Exercise goal: In the article below on secured debt in Chapter 7 bankruptcy, which valuation guides are named as the usual sources for determining a vehicle's value in redemption?

=== Selected text ===

Secured Debt in Chapter 7 Bankruptcy – What Are Your Options?
For those who qualify, Chapter 7 bankruptcy can be a very effective way to obtain debt relief in a relatively short period of time. One of the benefits of filing a Chapter 7 bankruptcy is that you can eliminate most unsecured debt, while also keeping your car, personal property and other secured debt through the process of redemption or reaffirmation.
If you are contemplating a Chapter 7 and have secured debt, such as a home mortgage or car loan, you have to make some important decisions. As a Chapter 7 debtor, you have the following options when it comes to secured debt:
- Option 1: Surrender the car or personal property. By surrendering your interest in the property, the debt converts to an unsecured liability that can be discharged through the bankruptcy. After the discharge, you will no longer have to pay this debt.
- Option 2: Redeem the debt by paying the fair market value of the property, subject to approval by the creditor and Court, and then make a lump sum payment before the conclusion of the case.
- Option 3: Reaffirm the secured loan to keep the secured property and continue making payments according to the existing payment plan, as if no bankruptcy had been filed.
- Option 4: Continue paying the debt without redemption or reaffirmation, subject to potential problems with your credit and the lender.
Redemption in Chapter 7 Bankruptcy
Redemption is the process by which you can legally buy back your debt from the creditor to avoid losing the collateralized property. Redemption is typically used for vehicles, where the fair market value of the car is less than the amount owed on the loan.
With redemption, you determine the value of the property (usually from valuation guides, such as Kelley Blue Book or NADA for vehicles). If the lender agrees to the value or you obtain an order from the bankruptcy court confirming the value, you can pay this amount and discharge the balance owed on the loan. Once paid, you will own the car or other property free and clear.
If you’re filing for Chapter 7 relief, you probably don’t have the have the ability to make a lump-sum payment. This is the main drawback to redemption of your secured property. However, there are lenders that can assist with redemption loans. So if the value of your property is far less than the amount owed, a redemption loan could make sense. In many cases, the redemption loan will save you money, and the attorney fees can be spread through the new loan.
Reaffirmation in a Chapter 7 Bankruptcy
Reaffirmation is the process of reaffirming your secured debt and agreeing to continue making payments over the course of the loan’s existing lifespan. When a secured debt is reaffirmed, it’s as if the bankruptcy had never been filed. You will continue making payments until the property is paid off and the title can be transferred to your name.
Reaffirmation is common for vehicles and mortgages. While reaffirmation can help protect these important assets during the bankruptcy process, you will be required to pay the full amount of the loan, regardless of whether it exceeds the property’s fair market value. You will also have personal liability on the loan, despite the bankruptcy discharge. As long as you continue making your payments on time, you can keep the property and avoid issues with the lender.

=== Records provided ===

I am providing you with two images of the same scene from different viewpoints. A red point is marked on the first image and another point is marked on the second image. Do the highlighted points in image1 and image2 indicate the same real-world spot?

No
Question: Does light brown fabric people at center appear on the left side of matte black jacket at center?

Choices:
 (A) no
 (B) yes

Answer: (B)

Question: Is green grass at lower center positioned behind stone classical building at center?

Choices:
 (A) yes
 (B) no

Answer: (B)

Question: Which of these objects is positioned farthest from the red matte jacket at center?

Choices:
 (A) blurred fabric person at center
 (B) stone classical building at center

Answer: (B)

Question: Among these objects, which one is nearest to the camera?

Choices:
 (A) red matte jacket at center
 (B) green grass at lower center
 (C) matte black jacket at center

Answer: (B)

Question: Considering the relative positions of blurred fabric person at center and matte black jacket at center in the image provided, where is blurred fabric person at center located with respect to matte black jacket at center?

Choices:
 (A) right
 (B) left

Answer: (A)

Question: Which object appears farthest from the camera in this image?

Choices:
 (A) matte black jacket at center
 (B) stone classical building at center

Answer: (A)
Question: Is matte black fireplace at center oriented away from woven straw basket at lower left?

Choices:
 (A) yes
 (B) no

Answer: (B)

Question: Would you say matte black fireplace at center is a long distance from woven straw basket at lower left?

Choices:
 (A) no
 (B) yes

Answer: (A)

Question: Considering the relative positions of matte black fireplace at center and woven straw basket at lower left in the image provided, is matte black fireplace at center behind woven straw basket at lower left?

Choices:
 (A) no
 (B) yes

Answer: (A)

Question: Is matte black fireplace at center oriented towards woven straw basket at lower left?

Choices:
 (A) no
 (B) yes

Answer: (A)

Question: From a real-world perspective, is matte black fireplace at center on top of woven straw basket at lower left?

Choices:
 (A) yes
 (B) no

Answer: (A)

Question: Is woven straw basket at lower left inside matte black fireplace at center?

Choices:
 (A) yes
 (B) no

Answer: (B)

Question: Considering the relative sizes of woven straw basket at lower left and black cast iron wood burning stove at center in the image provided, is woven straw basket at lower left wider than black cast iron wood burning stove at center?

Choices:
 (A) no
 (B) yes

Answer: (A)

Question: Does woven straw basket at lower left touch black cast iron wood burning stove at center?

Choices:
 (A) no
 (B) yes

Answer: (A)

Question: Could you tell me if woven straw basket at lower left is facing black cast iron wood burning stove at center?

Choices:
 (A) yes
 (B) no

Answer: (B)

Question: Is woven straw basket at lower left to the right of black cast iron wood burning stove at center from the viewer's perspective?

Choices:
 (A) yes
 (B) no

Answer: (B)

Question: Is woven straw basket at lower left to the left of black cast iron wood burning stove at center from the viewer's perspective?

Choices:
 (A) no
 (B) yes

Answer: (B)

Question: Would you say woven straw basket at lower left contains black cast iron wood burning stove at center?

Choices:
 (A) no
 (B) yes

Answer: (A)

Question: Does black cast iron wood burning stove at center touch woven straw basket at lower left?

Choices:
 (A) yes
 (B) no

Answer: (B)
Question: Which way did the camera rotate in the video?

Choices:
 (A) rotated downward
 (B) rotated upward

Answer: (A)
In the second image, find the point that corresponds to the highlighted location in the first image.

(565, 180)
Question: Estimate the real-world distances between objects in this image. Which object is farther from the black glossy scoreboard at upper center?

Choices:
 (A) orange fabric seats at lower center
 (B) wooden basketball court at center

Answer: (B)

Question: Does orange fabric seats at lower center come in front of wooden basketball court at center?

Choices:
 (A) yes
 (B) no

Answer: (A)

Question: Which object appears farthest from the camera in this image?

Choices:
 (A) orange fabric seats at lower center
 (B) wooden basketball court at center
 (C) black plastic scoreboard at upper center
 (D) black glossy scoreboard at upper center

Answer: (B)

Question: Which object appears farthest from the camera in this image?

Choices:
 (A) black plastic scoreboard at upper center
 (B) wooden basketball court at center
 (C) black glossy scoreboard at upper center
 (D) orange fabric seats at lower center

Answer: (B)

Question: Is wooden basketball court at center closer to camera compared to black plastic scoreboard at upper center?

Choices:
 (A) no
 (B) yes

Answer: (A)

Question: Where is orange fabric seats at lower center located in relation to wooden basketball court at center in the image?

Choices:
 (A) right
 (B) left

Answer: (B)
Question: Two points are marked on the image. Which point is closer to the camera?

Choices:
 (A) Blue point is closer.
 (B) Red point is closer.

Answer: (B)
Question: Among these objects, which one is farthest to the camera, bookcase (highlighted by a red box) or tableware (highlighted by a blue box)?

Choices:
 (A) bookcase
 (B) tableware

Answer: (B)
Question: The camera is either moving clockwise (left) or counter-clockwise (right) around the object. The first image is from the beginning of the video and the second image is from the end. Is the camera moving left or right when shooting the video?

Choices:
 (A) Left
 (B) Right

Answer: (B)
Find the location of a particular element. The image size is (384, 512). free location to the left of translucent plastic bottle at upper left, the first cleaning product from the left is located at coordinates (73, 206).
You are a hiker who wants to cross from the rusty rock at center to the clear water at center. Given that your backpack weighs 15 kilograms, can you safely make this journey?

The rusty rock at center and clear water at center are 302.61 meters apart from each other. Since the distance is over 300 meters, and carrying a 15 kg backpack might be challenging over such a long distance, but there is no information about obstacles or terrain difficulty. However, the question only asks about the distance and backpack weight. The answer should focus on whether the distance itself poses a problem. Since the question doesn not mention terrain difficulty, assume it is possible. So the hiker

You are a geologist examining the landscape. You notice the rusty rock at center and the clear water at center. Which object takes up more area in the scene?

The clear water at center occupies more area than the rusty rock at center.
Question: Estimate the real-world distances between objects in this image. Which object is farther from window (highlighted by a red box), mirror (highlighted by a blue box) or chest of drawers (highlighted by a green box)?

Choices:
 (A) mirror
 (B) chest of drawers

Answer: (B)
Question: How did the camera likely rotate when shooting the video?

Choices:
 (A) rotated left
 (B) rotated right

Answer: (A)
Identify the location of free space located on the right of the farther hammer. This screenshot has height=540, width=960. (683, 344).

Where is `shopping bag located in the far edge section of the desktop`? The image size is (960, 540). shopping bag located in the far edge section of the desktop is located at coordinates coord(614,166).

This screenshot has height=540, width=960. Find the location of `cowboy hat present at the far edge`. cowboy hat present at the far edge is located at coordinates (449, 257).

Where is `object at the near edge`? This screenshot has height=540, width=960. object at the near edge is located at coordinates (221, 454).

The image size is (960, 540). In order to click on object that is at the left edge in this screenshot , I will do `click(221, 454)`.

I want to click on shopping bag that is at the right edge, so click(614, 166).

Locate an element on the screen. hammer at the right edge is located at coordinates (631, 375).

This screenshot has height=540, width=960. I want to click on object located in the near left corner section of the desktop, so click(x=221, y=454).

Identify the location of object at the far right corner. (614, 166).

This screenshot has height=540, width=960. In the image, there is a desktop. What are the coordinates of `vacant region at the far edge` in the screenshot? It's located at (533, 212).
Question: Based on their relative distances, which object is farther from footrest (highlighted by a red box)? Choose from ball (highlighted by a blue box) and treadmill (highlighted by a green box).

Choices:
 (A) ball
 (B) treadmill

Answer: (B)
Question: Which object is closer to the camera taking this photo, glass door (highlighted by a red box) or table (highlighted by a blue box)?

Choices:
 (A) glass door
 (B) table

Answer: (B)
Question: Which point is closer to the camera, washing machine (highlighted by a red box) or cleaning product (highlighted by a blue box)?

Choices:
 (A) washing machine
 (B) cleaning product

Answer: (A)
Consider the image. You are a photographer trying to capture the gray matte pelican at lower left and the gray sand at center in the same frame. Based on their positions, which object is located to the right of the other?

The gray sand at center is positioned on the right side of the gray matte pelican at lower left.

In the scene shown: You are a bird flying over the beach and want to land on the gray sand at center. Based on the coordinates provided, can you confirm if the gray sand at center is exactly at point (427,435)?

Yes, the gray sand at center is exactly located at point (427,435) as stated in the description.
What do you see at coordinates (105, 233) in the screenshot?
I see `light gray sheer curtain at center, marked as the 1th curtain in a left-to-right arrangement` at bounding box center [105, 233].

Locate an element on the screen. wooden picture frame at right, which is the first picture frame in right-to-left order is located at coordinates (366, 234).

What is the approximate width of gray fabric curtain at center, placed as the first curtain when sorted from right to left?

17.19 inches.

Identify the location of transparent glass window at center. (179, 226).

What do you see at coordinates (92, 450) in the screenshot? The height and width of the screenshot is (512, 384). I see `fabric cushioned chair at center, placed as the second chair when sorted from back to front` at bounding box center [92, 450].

===

Response area: Kelley Blue Book or NADA.